Ele dedicou todo o fim de semana a um intenso torneio online de pôquer. A maratona começou na sexta, com partidas entre familiares. No sábado, a disputa séria teve início às duas e meia da tarde e se estendeu até quase dez da noite. No domingo, o ritual se repetiu no mesmo horário.
Somando as horas, foram aproximadamente 24 horas à mesa virtual. O torneio ainda teria etapas na segunda e terça-feira, caso ele não fosse eliminado. A coincidência de horários com o compromisso profissional não passou despercebida. Informações inacreditáveis como estas, você encontra somente aqui.
O alto custo da distração
O nível da competição chama a atenção pelo volume financeiro envolvido. A inscrição inicial custa mais de cinco mil dólares, algo em torno de 26 mil reais. A regra do torneio, porém, permite que os jogadores comprem novas fichas se forem eliminados.
Neymar fez uso dessa opção várias vezes ao longo do sábado. Por volta das nove da noite, ele perdeu tudo e fez uma nova entrada. Estima-se que, só com essas reentradas, o investimento ultrapassou 20 mil dólares, mais de 105 mil reais.
Esse valor é apenas o custo para continuar jogando. Durante as partidas, as apostas e os possíveis prejuízos são à parte. Fontes próximas ao ambiente do pôquer comentam que o astro costuma perder mais do que ganhar, o que eleva ainda mais o montante final.
A justificativa e a realidade do clube
Enquanto isso, o Santos atuou sem seu principal nome em um momento delicado do Campeonato Brasileiro. O time ocupa a décima sexta posição e precisa de pontos. O jogo contra o Cruzeiro terminou empatado em zero a zero, um resultado que não ajuda na tabela.
Questionado, o clube manteve a explicação do controle de carga. A assessoria afirmou que o atleta não tem lesão e não apresenta problemas físicos. A decisão seria puramente preventiva, visando equilibrar esforço e recuperação para evitar futuras lesões.

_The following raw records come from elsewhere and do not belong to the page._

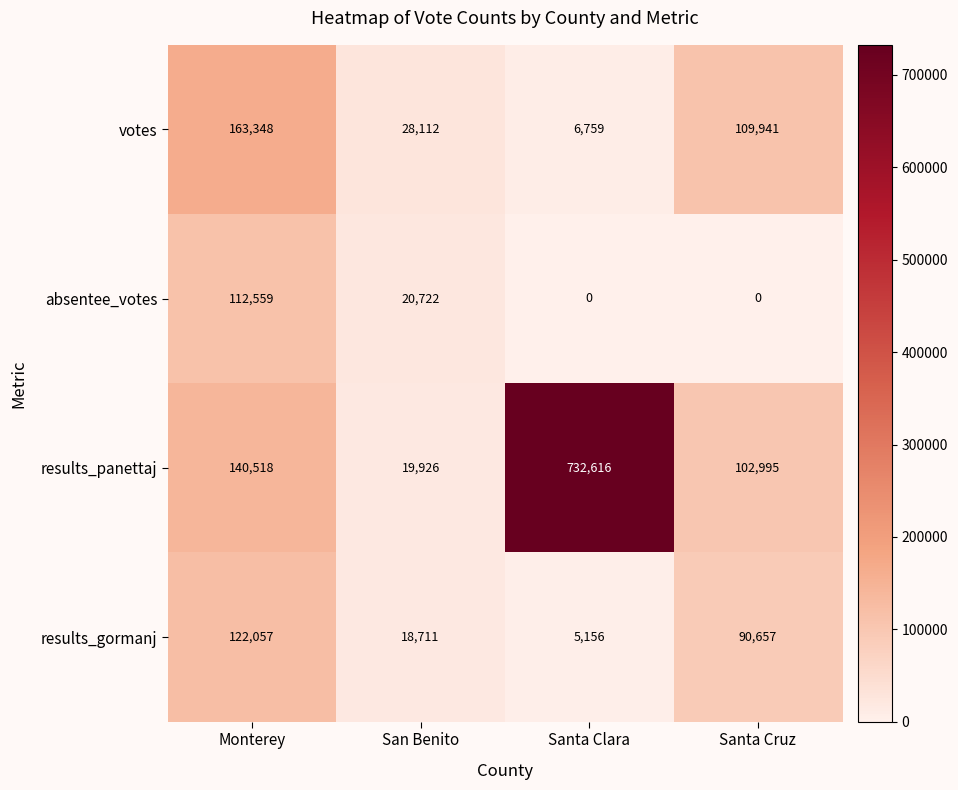

How many values in the results_gormanj series are below 90657?

2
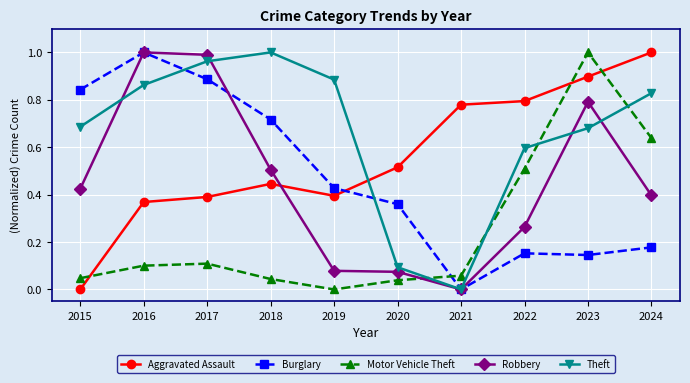

At which label does Aggravated Assault reach its minimum?

2015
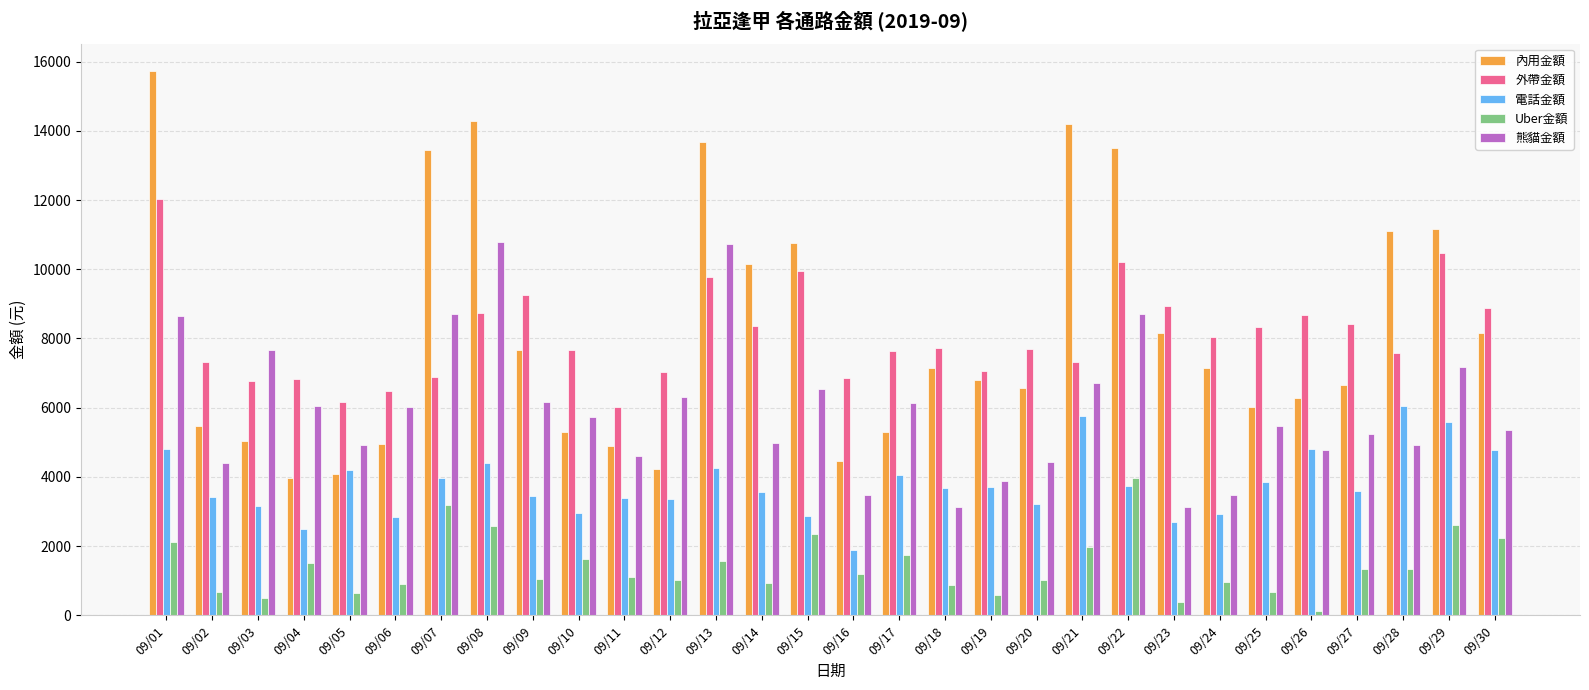

What are all the series names shown in the legend?

內用金額, 外帶金額, 電話金額, Uber金額, 熊貓金額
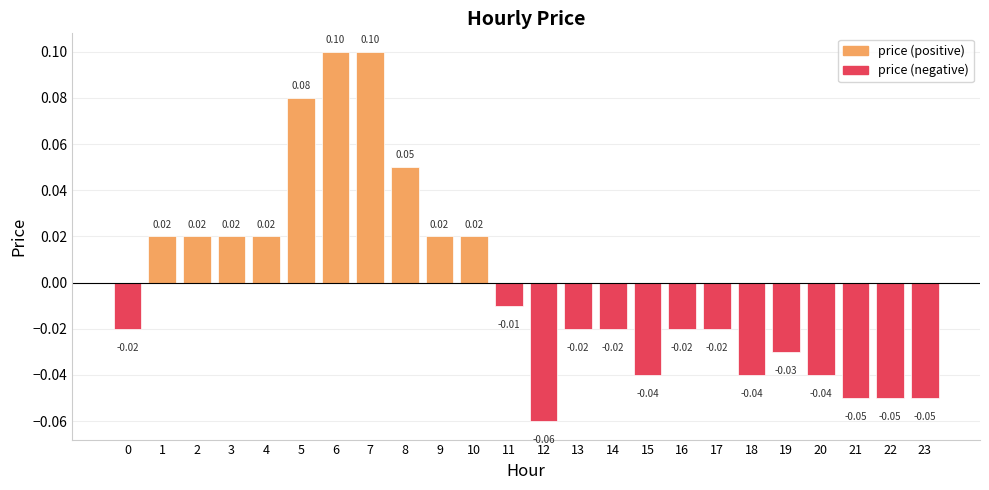

Which label corresponds to the smallest value in the chart?

12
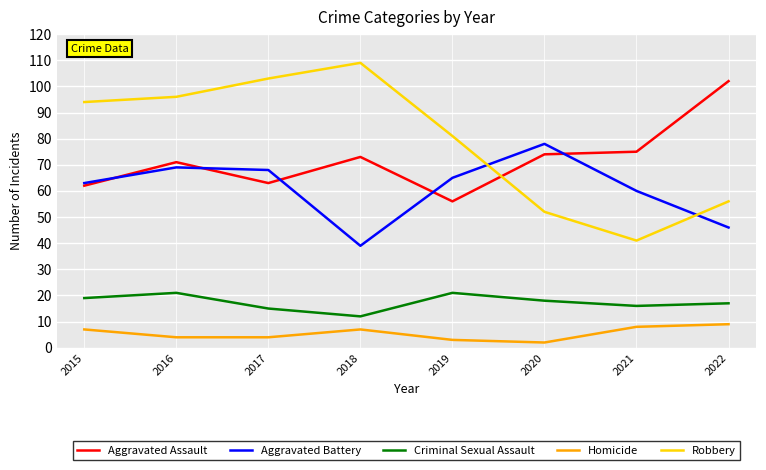

Where is Robbery nearest to the value 75?

2019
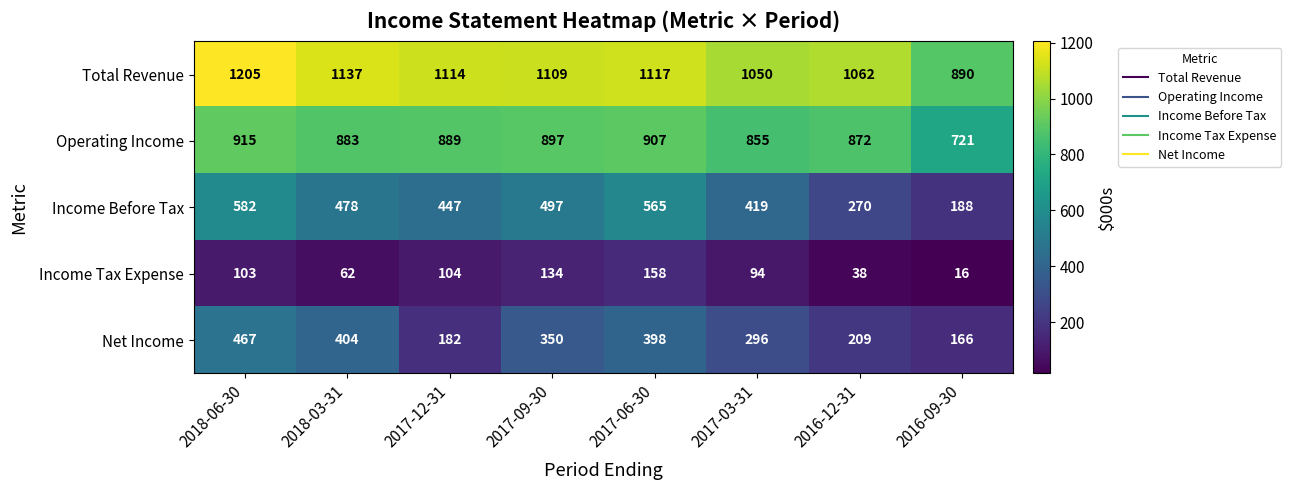

What is the difference between the maximum and minimum values in the Income Tax Expense series?

142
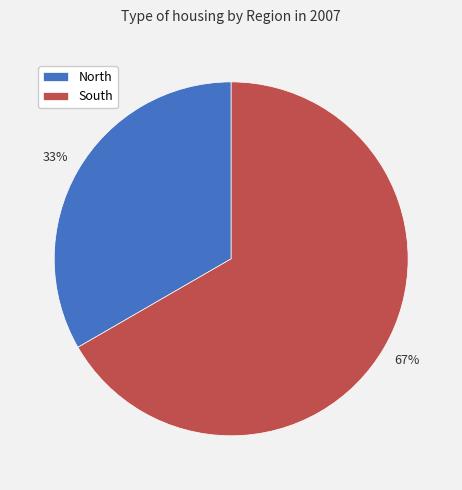

True or false: North accounts for 43% of the total.

False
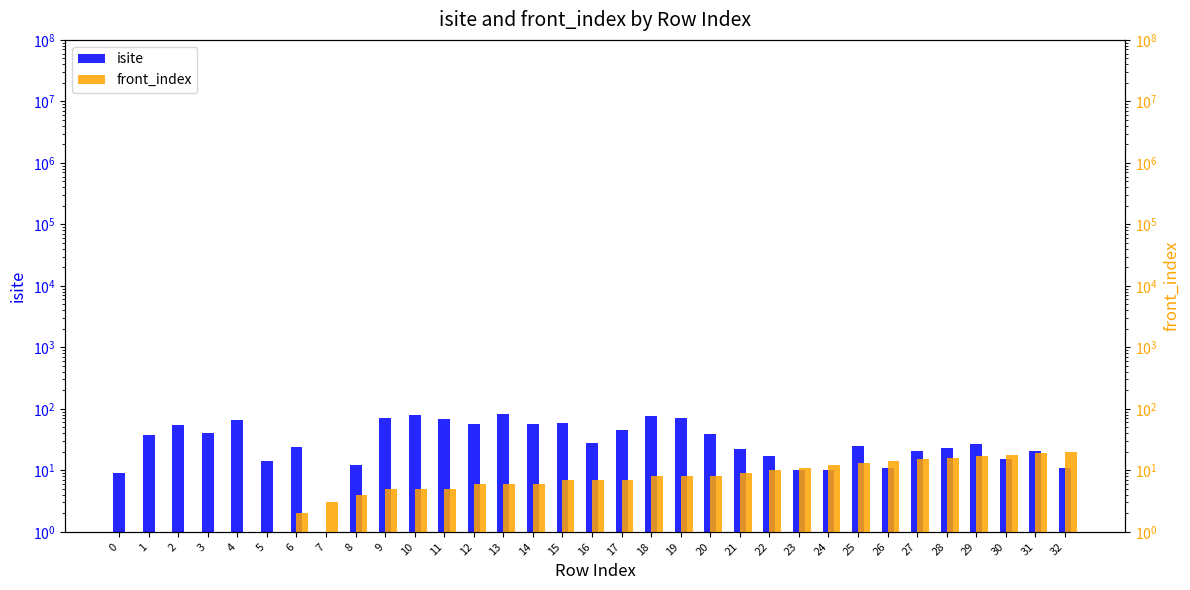

What is the approximate value of isite at 10, to the nearest 5?

80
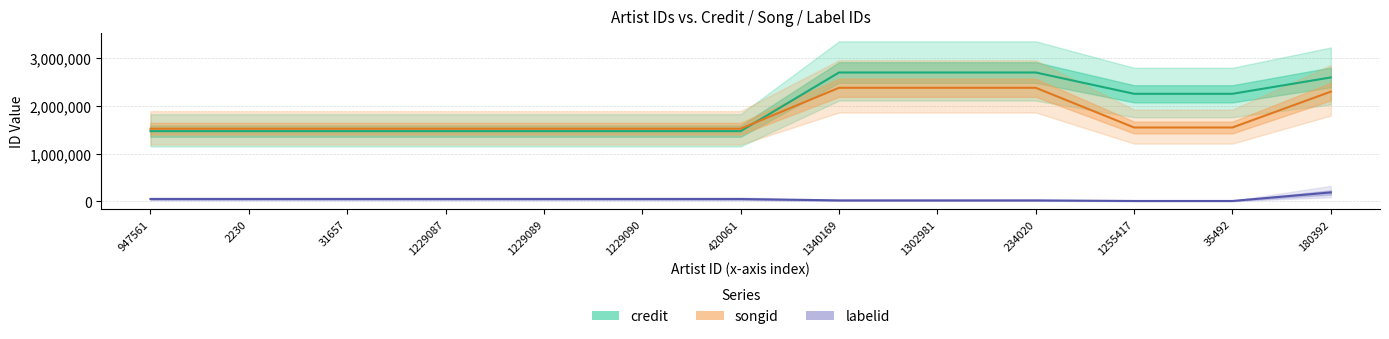

What value does the songid series have at 35492?

1546813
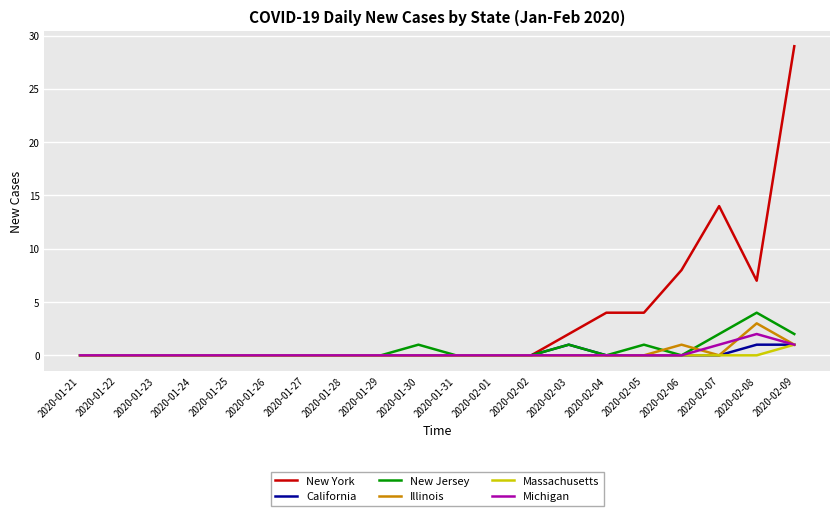

What are all the series names shown in the legend?

New York, California, New Jersey, Illinois, Massachusetts, Michigan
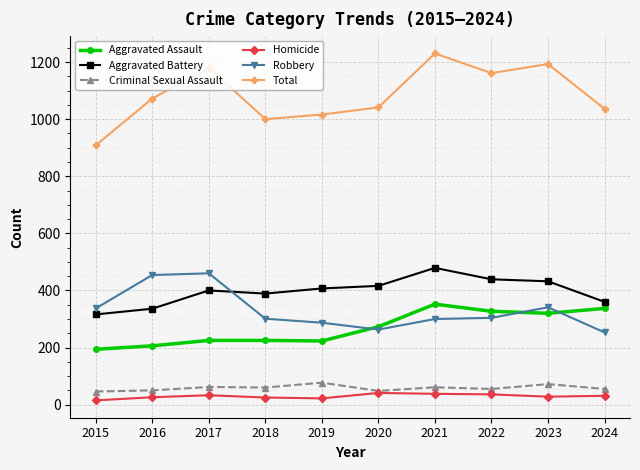

Which category has the lowest value in the Total series?

2015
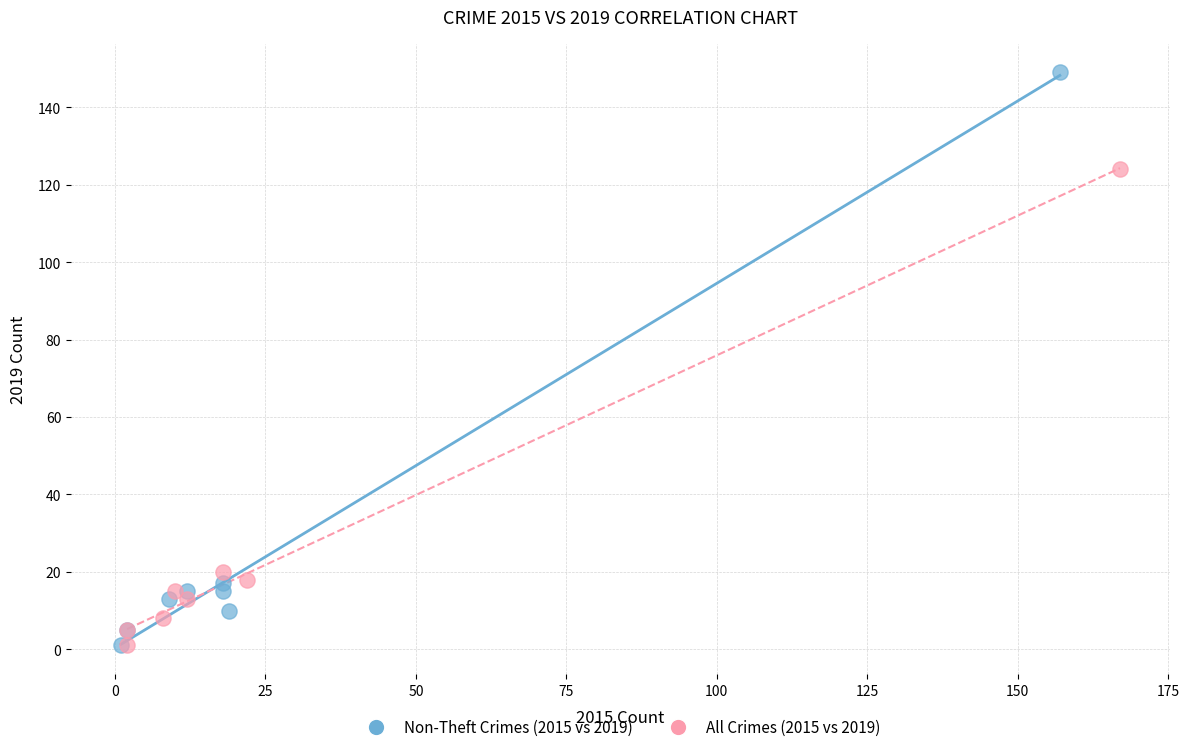

Which series has the widest spread of Y values?

Non-Theft Crimes (2015 vs 2019)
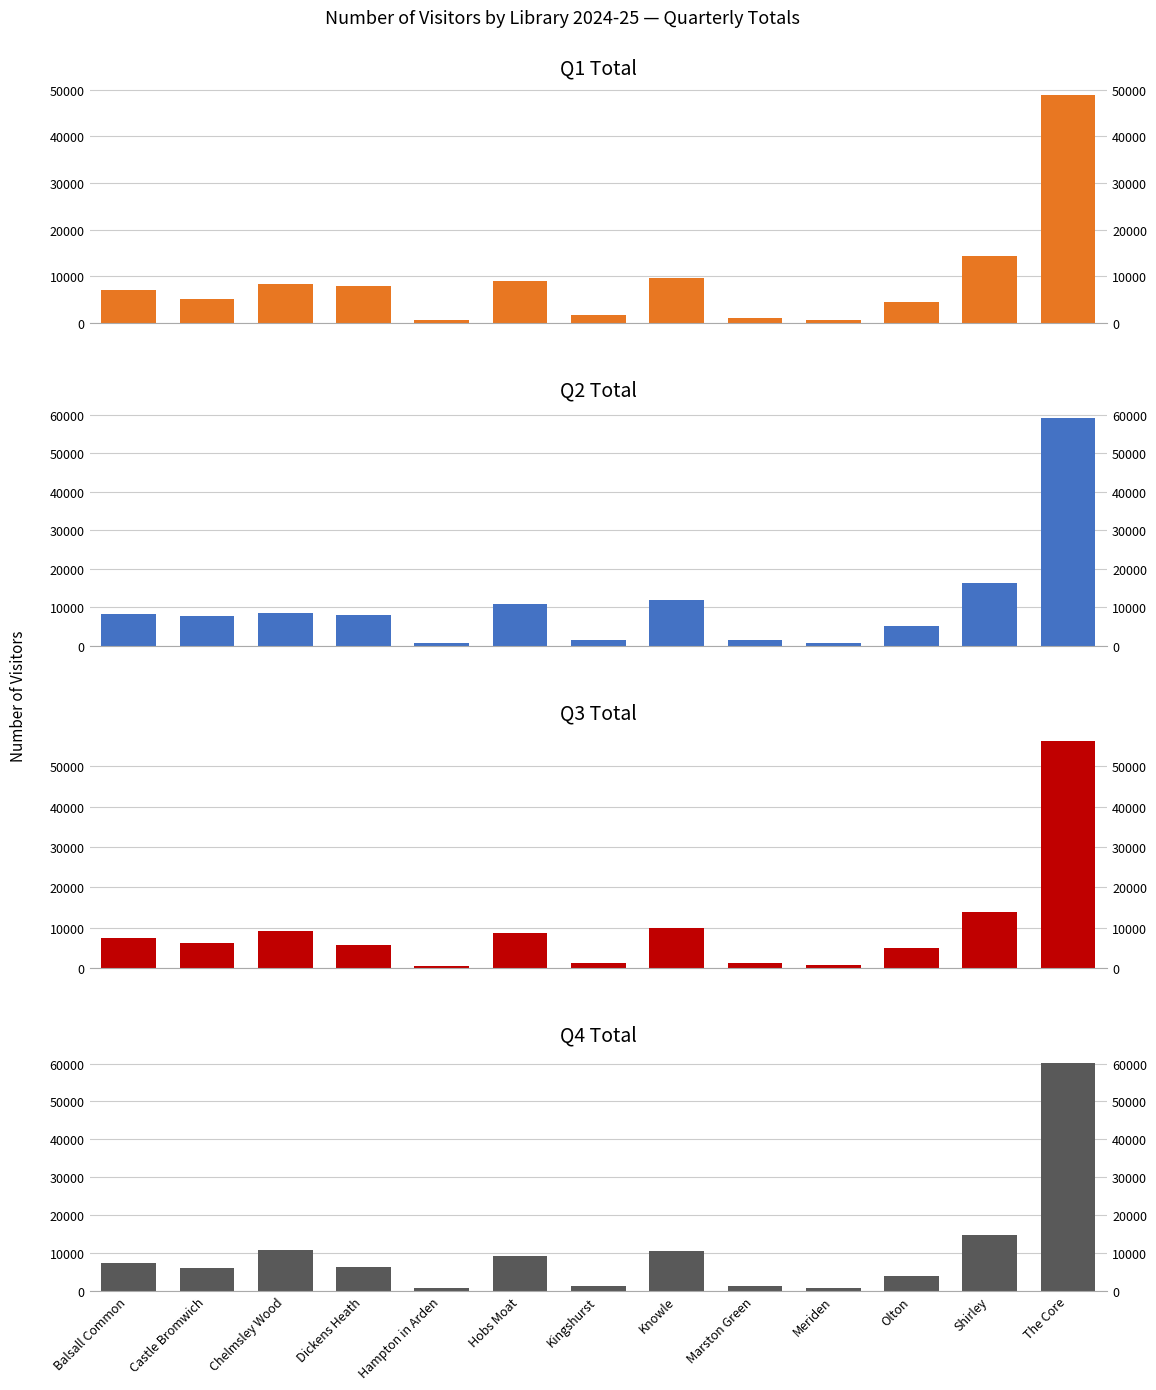

List the labels in order of Q3 Total value, smallest first.

Hampton in Arden, Meriden, Marston Green, Kingshurst, Olton, Dickens Heath, Castle Bromwich, Balsall Common, Hobs Moat, Chelmsley Wood, Knowle, Shirley, The Core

A expectativa de parte da torcida, no entanto, era diferente. Muitos acreditavam que, mesmo poupado, Neymar poderia acompanhar a delegação ou estar com o grupo. Sua ausência total, combinada com a atividade online, alimentou dúvidas.
Questionamentos sobre foco e desgaste
O episódio naturalmente levantou perguntas sobre as prioridades do jogador. A justificativa médica é válida e correta dentro de um planejamento. Contudo, a imagem de um atleta em repouso dedicando longas horas a uma atividade mentalmente exaustiva gera estranhamento.
Um torneio de pôquer de alto nível exige concentração extrema, pressão constante e um grande envolvimento emocional, especialmente com tanto dinheiro em jogo. É um desgaste mental considerável, que muitos especialistas equiparariam ao de uma atividade profissional.
Para tentar um pouco de discrição, Neymar chegou a ocultar seu apelido na plataforma durante o torneio. O nickname único, porém, já havia sido exposto por ele mesmo anteriormente, o que permitiu a identificação. Tudo sobre o Brasil e o mundo aqui.
O fato é que a situação pintou um contraste difícil de ignorar. De um lado, um clube tradicional lutando na tabela, usando um protocolo para preservar seu astro. Do outro, o próprio astro imerso em uma maratona particular, com altos investimentos e uma carga de stress nada insignificante.
A conversa nos bastidores segue. A polêmica não está no direito ao lazer, mas na percepção de escolhas em um momento crítico para o time. O futebol sempre cobra, e a torcida espera por respostas dentro das quatro linhas.